Under the agreement, which is valued at around $4 million, the CRA will construct new affordable housing units on the 9,000 square-foot lot. The MFNH will use the money they receive from the sale to renovate their historic building and expand their existing food pantry.
The MFNH agreed to the terms of the transaction earlier this month. It includes the forgiveness of a $250,000 loan which MFNH borrowed from the CRA in 2019 and the $3.5 million land purchase agreement.
The CRA has been working to secure a deal with the MFNH since 2018, and at the Wednesday meeting, the organization’s five-person board voted unanimously to approve the final agreement.

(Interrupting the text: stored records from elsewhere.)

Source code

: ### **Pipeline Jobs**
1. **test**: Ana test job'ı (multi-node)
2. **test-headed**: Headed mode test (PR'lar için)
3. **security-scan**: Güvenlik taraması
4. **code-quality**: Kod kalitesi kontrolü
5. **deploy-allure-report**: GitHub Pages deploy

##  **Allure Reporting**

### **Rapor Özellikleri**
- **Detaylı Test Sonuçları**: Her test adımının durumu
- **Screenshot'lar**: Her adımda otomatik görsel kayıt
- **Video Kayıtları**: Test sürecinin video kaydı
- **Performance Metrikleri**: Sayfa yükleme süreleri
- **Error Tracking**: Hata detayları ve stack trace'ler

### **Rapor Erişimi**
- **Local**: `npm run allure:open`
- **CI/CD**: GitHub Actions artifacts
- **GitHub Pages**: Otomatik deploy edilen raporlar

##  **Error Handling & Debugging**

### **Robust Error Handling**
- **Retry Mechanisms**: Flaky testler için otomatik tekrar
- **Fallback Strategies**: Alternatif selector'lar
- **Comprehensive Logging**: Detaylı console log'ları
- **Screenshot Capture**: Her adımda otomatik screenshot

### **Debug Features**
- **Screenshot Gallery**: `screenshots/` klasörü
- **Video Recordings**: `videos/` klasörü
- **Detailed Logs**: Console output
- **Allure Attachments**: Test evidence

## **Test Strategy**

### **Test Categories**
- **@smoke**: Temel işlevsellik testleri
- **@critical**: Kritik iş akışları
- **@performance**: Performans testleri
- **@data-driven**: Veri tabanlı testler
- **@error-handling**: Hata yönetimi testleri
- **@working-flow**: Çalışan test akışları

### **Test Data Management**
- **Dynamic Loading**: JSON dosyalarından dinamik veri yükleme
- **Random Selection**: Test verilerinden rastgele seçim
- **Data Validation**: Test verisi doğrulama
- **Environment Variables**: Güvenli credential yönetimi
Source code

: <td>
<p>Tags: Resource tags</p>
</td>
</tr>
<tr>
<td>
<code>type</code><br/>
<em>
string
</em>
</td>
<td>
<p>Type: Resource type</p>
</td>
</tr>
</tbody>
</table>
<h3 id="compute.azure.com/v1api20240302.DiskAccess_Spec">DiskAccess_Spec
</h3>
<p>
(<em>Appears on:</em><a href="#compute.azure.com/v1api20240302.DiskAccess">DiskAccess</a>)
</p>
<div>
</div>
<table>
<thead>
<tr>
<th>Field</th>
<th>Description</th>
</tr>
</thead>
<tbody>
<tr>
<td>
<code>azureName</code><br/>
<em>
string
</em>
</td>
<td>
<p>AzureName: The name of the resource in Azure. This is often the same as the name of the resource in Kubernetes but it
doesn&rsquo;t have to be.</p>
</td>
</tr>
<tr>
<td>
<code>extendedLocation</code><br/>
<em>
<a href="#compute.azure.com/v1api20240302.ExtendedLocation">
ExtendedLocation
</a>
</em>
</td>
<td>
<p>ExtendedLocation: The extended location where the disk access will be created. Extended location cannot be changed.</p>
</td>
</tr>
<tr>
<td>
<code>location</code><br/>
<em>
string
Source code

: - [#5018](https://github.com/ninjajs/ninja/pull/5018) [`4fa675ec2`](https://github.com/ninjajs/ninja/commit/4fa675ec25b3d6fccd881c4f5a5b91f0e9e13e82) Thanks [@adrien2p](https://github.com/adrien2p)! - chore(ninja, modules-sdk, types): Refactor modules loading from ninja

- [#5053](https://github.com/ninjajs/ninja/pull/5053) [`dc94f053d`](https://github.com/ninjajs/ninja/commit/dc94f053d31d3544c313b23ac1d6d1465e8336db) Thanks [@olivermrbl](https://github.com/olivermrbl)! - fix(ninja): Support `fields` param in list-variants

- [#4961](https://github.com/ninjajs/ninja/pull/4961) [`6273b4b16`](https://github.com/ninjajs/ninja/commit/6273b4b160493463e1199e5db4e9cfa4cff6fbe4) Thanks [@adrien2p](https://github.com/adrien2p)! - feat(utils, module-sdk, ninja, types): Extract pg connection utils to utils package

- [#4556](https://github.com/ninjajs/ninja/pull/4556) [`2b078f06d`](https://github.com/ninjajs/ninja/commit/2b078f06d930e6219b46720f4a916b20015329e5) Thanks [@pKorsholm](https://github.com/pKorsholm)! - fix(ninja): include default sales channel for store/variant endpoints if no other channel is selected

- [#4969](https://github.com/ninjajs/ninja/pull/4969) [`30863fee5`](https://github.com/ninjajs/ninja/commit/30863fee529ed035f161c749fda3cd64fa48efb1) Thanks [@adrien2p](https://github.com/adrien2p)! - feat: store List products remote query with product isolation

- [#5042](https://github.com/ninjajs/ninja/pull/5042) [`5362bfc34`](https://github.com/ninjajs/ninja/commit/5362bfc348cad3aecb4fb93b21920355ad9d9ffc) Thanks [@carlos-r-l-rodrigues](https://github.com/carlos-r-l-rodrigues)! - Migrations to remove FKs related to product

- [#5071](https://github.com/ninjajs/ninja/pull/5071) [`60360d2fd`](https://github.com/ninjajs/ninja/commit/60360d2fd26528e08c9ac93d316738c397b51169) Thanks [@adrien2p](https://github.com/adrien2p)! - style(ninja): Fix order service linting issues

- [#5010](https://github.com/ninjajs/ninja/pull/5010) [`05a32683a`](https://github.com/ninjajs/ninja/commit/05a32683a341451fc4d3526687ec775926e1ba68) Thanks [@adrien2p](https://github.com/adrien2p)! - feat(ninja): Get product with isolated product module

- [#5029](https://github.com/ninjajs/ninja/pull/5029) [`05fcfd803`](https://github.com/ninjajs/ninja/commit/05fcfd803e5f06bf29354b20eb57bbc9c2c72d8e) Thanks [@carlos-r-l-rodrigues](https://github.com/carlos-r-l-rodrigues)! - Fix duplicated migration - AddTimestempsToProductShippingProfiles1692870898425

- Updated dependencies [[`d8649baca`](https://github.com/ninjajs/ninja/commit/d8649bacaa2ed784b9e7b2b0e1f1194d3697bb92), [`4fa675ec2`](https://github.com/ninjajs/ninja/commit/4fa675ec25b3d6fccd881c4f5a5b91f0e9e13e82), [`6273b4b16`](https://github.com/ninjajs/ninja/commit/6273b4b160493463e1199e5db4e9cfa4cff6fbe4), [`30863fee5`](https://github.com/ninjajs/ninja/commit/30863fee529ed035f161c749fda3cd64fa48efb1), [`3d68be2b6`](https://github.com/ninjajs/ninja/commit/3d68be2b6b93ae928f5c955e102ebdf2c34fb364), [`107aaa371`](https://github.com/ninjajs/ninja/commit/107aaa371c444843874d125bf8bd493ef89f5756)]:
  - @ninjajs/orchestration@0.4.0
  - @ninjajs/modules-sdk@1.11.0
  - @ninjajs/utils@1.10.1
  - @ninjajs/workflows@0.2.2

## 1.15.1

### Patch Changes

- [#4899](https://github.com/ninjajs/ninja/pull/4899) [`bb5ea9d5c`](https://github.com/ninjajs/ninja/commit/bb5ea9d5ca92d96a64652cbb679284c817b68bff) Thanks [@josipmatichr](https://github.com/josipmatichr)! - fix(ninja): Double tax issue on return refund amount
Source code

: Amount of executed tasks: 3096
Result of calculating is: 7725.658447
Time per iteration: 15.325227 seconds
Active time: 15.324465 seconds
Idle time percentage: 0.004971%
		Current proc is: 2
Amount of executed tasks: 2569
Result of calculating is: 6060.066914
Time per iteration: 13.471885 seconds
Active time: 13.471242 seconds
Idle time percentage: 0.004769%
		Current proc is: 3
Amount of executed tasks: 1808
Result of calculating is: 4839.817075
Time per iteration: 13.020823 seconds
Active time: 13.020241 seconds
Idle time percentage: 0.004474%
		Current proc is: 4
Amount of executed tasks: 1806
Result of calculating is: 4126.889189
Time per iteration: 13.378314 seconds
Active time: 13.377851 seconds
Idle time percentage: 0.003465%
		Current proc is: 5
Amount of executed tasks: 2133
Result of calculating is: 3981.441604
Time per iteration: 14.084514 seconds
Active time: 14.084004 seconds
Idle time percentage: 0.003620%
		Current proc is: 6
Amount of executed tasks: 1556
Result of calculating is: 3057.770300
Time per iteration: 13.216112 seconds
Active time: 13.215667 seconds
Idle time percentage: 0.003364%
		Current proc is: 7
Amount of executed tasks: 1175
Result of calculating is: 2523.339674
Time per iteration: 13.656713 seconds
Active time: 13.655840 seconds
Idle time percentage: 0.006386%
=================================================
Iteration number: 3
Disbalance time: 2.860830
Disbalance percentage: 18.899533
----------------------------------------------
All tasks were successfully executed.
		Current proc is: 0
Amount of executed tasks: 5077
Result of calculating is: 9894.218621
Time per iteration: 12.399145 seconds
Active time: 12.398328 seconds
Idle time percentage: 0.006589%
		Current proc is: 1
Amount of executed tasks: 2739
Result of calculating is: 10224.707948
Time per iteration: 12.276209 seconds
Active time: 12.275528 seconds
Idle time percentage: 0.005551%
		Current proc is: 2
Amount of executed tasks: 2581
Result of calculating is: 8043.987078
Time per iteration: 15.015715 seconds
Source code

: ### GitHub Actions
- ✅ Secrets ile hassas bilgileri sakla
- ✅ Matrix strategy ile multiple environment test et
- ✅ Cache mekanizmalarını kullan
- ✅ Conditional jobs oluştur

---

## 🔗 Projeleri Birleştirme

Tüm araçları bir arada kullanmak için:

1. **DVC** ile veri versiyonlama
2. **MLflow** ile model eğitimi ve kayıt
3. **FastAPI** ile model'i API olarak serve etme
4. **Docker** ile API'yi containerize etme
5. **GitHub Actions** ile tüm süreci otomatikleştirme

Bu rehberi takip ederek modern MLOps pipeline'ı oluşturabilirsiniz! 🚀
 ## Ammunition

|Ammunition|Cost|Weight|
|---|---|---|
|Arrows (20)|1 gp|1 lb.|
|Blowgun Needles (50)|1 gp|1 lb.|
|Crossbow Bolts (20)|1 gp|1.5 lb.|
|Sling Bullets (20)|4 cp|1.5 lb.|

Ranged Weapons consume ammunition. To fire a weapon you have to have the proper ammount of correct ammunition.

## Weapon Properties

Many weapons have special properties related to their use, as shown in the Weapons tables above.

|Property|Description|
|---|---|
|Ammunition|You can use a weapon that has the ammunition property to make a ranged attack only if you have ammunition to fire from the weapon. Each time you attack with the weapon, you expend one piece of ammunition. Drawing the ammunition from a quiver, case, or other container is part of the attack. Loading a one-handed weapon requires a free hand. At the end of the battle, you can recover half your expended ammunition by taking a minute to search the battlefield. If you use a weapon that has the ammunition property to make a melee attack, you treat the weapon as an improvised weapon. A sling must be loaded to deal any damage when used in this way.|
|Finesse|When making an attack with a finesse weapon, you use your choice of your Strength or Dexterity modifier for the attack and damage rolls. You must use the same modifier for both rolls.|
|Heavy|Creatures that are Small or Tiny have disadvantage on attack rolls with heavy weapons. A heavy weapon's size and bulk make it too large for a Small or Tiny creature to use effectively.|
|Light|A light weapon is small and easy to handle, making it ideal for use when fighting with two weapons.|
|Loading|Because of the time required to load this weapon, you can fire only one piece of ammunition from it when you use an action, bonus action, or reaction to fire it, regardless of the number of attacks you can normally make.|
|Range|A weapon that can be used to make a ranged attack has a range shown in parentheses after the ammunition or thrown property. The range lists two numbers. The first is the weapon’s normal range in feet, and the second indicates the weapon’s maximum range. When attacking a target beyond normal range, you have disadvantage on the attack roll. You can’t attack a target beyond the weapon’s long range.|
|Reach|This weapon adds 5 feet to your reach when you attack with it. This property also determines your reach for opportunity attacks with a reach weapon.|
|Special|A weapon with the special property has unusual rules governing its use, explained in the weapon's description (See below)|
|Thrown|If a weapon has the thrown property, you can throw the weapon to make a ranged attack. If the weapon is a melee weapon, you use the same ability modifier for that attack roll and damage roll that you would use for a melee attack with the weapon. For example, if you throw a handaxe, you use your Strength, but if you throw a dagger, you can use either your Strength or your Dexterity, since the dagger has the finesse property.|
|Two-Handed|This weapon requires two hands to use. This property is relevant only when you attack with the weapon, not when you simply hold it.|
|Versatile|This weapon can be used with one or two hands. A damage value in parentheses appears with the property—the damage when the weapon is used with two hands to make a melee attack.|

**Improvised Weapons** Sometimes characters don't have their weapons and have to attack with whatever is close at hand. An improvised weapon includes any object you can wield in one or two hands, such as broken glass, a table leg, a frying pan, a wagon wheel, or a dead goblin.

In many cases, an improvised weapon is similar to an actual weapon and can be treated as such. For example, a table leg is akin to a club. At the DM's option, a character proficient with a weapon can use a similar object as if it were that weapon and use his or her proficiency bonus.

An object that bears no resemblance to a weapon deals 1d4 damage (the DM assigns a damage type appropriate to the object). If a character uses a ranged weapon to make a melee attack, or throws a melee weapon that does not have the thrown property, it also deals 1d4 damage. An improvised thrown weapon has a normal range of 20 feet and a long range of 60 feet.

“This will be part of our mission to deliver mixed income housing here in Cambridge,” Alex Cardelle, a project manager at the CRA, said during the meeting. “We’ve been on this project for many, many years.”
The CRA will now begin to search for a development partner to help implement their project, which aims to build between 10,000 and 20,000 square feet of new units as part of their commitment to the City of Cambridge to build low- and middle-income housing.
The agreement will also help prevent further deterioration of the MFNH’s main building, which was originally constructed in 1807. The organization uses the space to host workshops, provide financial support to families, as well as to run their food pantry.
The MFNH’s current pantry is an underground, half-story height facility that serves around 6,000 guests annually. At the July meeting, the CRA outlined problems with the current space, which include accessibility issues when entering and exiting and “very cramped” conditions that are “inadequate for current needs.”
The MFNH was one of the first settlement houses in the United States to provide resources to low-income residents when it first opened its doors in 1902. In 1984, the house was designated a National Historic Landmark.
Originally, the CRA had planned to aid MFNH in their effort to renovate the house and expand the pantry alongside the agency’s own affordable housing project. But concerns from developers and new multifamily zoning regulations led to logistical challenges, causing the parties to sever the projects in July.
But while the CRA will not be directly involved in the house’s renovations, they will take on an advisory role in the construction project.
Wednesday’s vote allows CRA executive director Tom Evans to enter into the purchase and sale agreement. After a 30-day due diligence period, the board will reconvene early next year to provide final authorization and close the deal.